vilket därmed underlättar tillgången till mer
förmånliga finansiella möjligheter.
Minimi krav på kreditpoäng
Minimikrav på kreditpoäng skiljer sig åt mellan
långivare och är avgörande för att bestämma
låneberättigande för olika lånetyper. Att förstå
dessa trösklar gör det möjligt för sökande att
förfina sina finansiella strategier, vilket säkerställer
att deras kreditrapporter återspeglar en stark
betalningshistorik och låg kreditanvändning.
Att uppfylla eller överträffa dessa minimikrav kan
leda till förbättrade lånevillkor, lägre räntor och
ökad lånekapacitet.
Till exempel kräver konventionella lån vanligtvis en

● **Task objective**
Reproduce exactly the line bearing "Att uppfylla eller" and all the lines that come after it in the records above; add nothing.

● **Answer section**
Att uppfylla eller överträffa dessa minimikrav kan
leda till förbättrade lånevillkor, lägre räntor och
ökad lånekapacitet.
Till exempel kräver konventionella lån vanligtvis en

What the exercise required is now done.